CIN wrote: ↑March 18th, 2022, 5:15 pmLeontiskos wrote: ↑March 17th, 2022, 10:54 pm
CIN wrote: ↑March 17th, 2022, 5:17 am
[I'm a surgeon. I have six young patients. One is healthy, the other five will die soon if they don't get organ transplants. If they get their transplants, there's every reason to believe that they will live healthily to a ripe old age.
As a consequentialist, I believe I ought to kill the healthy patient and give his organs to the other five. (We will assume that I'm clever enough to make it appear that the guy died naturally.) Am I right when I say I ought to do this, or am I wrong? If I'm wrong, why am I wrong?
The basic answer is that there is an asymmetrical relation between the healthy person* and the healthy person's kidney, and the terminal patient and the healthy person's kidney. The healthy person has a right to their kidney; the terminal patient does not.
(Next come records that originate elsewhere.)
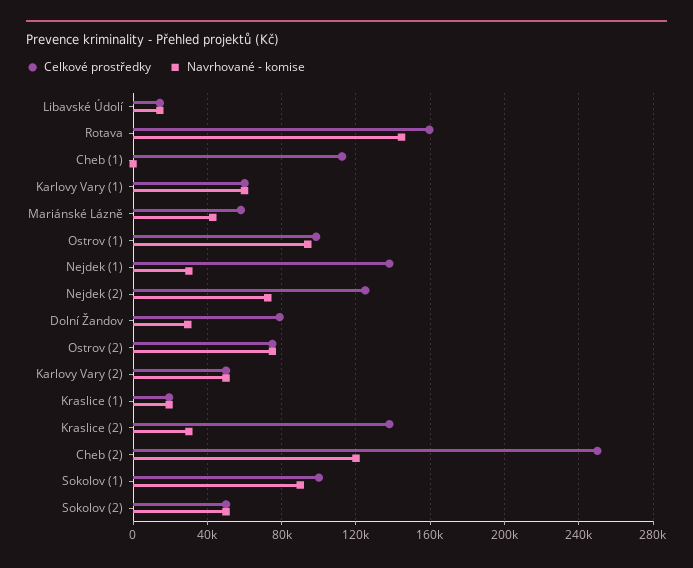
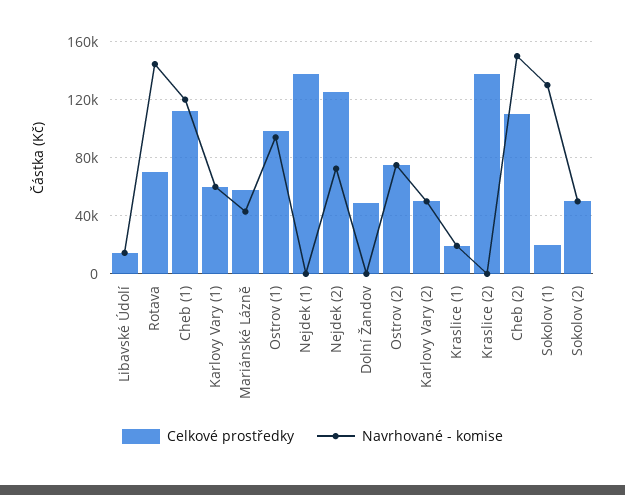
  {
    "Celkové prostředky": {
      "Libavské Údolí": 15000,
-     "Rotava": 160000,
+     "Rotava": 70000,
      "Cheb (1)": 115000,
      "Karlovy Vary (1)": 60000,
      "Mariánské Lázně": 60000,
      "Ostrov (1)": 100000,
      "Nejdek (1)": 140000,
      "Nejdek (2)": 125000,
-     "Dolní Žandov": 80000,
+     "Dolní Žandov": 50000,
      "Ostrov (2)": 75000,
      "Karlovy Vary (2)": 50000,
      "Kraslice (1)": 20000,
      "Kraslice (2)": 140000,
-     "Cheb (2)": 250000,
+     "Cheb (2)": 110000,
-     "Sokolov (1)": 100000,
+     "Sokolov (1)": 20000,
      "Sokolov (2)": 50000
    },
    "Navrhované - komise": {
      "Libavské Údolí": 15000,
      "Rotava": 145000,
-     "Cheb (1)": 0,
+     "Cheb (1)": 120000,
      "Karlovy Vary (1)": 60000,
      "Mariánské Lázně": 45000,
      "Ostrov (1)": 95000,
-     "Nejdek (1)": 30000,
+     "Nejdek (1)": 0,
      "Nejdek (2)": 75000,
-     "Dolní Žandov": 30000,
+     "Dolní Žandov": 0,
      "Ostrov (2)": 75000,
      "Karlovy Vary (2)": 50000,
      "Kraslice (1)": 20000,
-     "Kraslice (2)": 30000,
+     "Kraslice (2)": 0,
-     "Cheb (2)": 120000,
+     "Cheb (2)": 150000,
-     "Sokolov (1)": 90000,
+     "Sokolov (1)": 130000,
      "Sokolov (2)": 50000
    }
  }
Nor does the surgeon.
Yes, the relation is asymmetrical, but why is this asymmetry morally relevant?
I assume by 'right' you mean a natural right, or something of the sort. I see no reason to suppose that there are natural rights. Can you give me a reason?
My guess is that most consequentialists, including yourself, posit an asymmetrical, morally relevant relation, that could be called a "right."
For example, you used an example where the ratio of harmed:helped is 1:5. But if we change the ratio of harmed:helped to 1:1 or 1:2, what would you say? You would probably say that the fact that the healthy person possesses the healthy kidney, and the unhealthy patient does not, is a morally relevant difference, and that the special relation that the healthy person has with respect to their kidney is called a "right." A rule utilitarian might go so far as to say that the violation of one's bodily autonomy is the violation of a special utilitarian rule.